*TO-DO ITEM*
What you return must be the data below, word for word, without any images.

** THE INPUT follows **

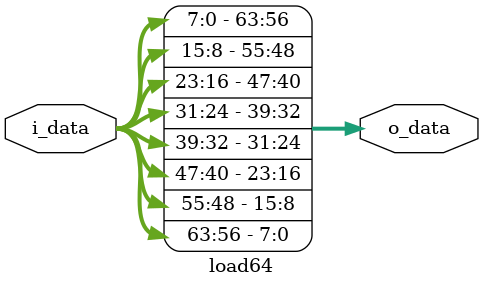
<source format=v>

module load64
#(	
	parameter	BW_DATA			= 64
)
(	
	output 		[BW_DATA-1:0]	o_data,
	input		[BW_DATA-1:0]	i_data
);

	assign	o_data	= {	i_data[63-7*8-:8],
						i_data[63-6*8-:8],
						i_data[63-5*8-:8],
						i_data[63-4*8-:8],
						i_data[63-3*8-:8],
						i_data[63-2*8-:8],
						i_data[63-1*8-:8],
						i_data[63-0*8-:8]};
endmodule

</source>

** End of THE INPUT **

*SOLUTION TO THIS EXERCISE*
<source format=v>

module load64
#(	
	parameter	BW_DATA			= 64
)
(	
	output 		[BW_DATA-1:0]	o_data,
	input		[BW_DATA-1:0]	i_data
);

	assign	o_data	= {	i_data[63-7*8-:8],
						i_data[63-6*8-:8],
						i_data[63-5*8-:8],
						i_data[63-4*8-:8],
						i_data[63-3*8-:8],
						i_data[63-2*8-:8],
						i_data[63-1*8-:8],
						i_data[63-0*8-:8]};
endmodule

</source>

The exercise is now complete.